Chilean documentarian Patricio Guzmán has dedicated a large portion of his work to the 1973 coup in his country and its aftermath. He was on the ground filming the coup in real time, which resulted in his multi-part The Battle of Chile, released several years later. The film turns the immediacy of the cinéma vérité movement into a nightmare, presenting viewers with a first-person view of events as they degenerated. It is easy to consider US interventionism in the abstract, but films like this make unambiguous the ruinous consequences of these actions for everyday people. (A scene in which cameraman Leonardo Henrichsen is murdered by military mutineers acts as brutal punctuation.) Guzmán would go on to make a biographical film about ousted leader Salvador Allende, as well as a trilogy which related various natural features of Chile to the lingering effects of the Pinochet dictatorship. Some of these films mention the US sparingly or not at all, but the shadow of its sinister intervention hangs over everything they discuss.

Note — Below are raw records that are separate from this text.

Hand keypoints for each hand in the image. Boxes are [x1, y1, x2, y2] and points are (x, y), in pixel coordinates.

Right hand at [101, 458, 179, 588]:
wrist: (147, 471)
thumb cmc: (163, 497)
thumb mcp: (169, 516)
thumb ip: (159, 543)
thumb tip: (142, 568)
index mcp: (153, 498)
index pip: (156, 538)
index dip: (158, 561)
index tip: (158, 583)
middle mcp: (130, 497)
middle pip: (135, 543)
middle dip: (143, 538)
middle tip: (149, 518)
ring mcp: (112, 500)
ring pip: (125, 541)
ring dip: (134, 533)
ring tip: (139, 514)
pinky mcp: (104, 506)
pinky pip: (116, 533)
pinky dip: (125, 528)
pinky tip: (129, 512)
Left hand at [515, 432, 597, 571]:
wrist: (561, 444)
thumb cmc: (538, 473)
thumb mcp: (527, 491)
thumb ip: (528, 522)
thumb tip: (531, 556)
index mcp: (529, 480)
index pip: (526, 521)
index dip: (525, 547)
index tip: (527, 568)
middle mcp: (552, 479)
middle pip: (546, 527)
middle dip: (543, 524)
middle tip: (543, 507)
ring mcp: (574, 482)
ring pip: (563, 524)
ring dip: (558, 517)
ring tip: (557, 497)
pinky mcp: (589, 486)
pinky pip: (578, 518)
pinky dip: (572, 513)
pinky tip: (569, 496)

International critiques of US neo-imperialism persist in modern times, in ways both more subtle and overt. In Bong Joon-ho‘s 2006 monster movie The Host, the monster is born after an apathetic US scientist has a massive amount of formaldehyde drained into South Korea’s Han River, poisoning and mutating local aquatic life. The US military seizes control of the campaign to curtail the creature with little regard for civilians, deploying the dangerous chemical “Agent Yellow” (this movie is not subtle with its references, but that’s one reason it’s so fun) to ineffectually attack it. The film is not overtly anti-American, reserving more satirical bite for the bureaucracy-crippled South Korean government, but Bong clearly recognizes the dynamic underlying and ultimately driving the imbalance of power in his country. Most damning, the inciting event is based on a real incident from 2000, when the US military did indeed have a Korean mortician dump formaldehyde into the Han.

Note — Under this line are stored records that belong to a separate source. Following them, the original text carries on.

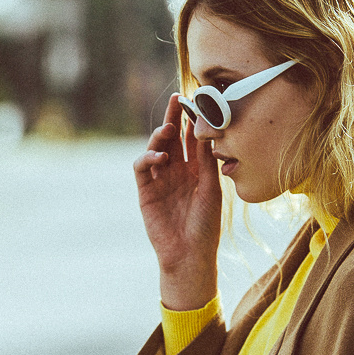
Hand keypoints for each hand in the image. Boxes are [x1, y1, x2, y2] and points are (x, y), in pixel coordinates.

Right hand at [133, 94, 221, 310]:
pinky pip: (142, 168)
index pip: (192, 140)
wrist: (189, 254)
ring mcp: (160, 180)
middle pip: (173, 138)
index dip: (193, 121)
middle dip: (174, 118)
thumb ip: (206, 162)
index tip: (198, 102)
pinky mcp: (146, 191)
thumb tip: (207, 131)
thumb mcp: (211, 190)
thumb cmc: (206, 225)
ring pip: (156, 148)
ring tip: (168, 128)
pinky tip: (160, 157)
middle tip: (178, 99)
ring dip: (160, 136)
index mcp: (196, 170)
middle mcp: (177, 171)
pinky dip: (148, 158)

Some filmmakers around the world have taken cues from US action movies by flipping the script on the formula of the genre’s generic villains, slotting US figures into roles we’re used to seeing held by a variety of foreign boogeymen in our own action movies (from Russian characters during the Cold War to West Asian ones today). The deliriously jingoistic Chinese film Wolf Warrior 2 (2017) features Frank Grillo as “Big Daddy,” the head of a mercenary group trying to overthrow the government of an African nation. Big Daddy’s nationality is never explicitly stated, and it is not revealed at whose behest he works, but it isn’t too hard to fill in those gaps. (More problematically, the African country is never named, and its citizens are depicted through a grossly paternalistic lens.) It is anti-American agitprop stripped of all pretense.
One can shy away from these various depictions of the US, or dismiss them as byproducts of competing ideologies. Some might even take the classic George W. Bush view of criticism — “They hate us for our freedom.” Or perhaps this Independence Day, you might let voices detailing marginalized experiences awaken you to how drastically different the reality of US foreign policy is from the US-centric imagination of Hollywood and the mainstream media, which is heavily privileged, heteronormative, and white. During a time in which people are challenging institutions of US power and control in greater numbers and more fiercely than anything seen in a generation, that critical perspective is more vital than ever.